The request:
Reproduce each of the lines below verbatim, leaving the pictures out of your answer.
--- BEGIN Dataset records ---
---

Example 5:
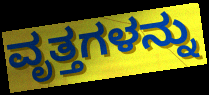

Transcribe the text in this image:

ವೃತ್ತಗಳನ್ನು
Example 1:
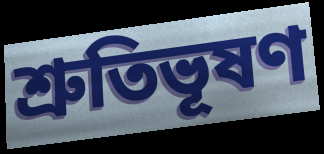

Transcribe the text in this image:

শ্রুতিভূষণ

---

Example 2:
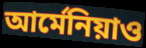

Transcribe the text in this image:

আর্মেনিয়াও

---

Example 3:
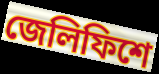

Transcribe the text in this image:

জেলিফিশে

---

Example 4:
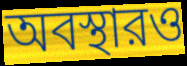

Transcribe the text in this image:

অবস্থারও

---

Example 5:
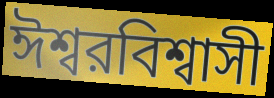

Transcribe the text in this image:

ঈশ্বরবিশ্বাসী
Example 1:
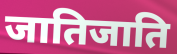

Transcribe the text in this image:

जातिजाति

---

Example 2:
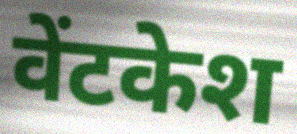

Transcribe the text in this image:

वेंटकेश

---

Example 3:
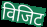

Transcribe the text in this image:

विजिट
--- END Dataset records ---
Result of the exercise:
---

Example 5:

Transcribe the text in this image:

ವೃತ್ತಗಳನ್ನು
Example 1:

Transcribe the text in this image:

শ্রুতিভূষণ

---

Example 2:

Transcribe the text in this image:

আর্মেনিয়াও

---

Example 3:

Transcribe the text in this image:

জেলিফিশে

---

Example 4:

Transcribe the text in this image:

অবস্থারও

---

Example 5:

Transcribe the text in this image:

ঈশ্বরবিশ্বাসী
Example 1:

Transcribe the text in this image:

जातिजाति

---

Example 2:

Transcribe the text in this image:

वेंटकेश

---

Example 3:

Transcribe the text in this image:

विजिट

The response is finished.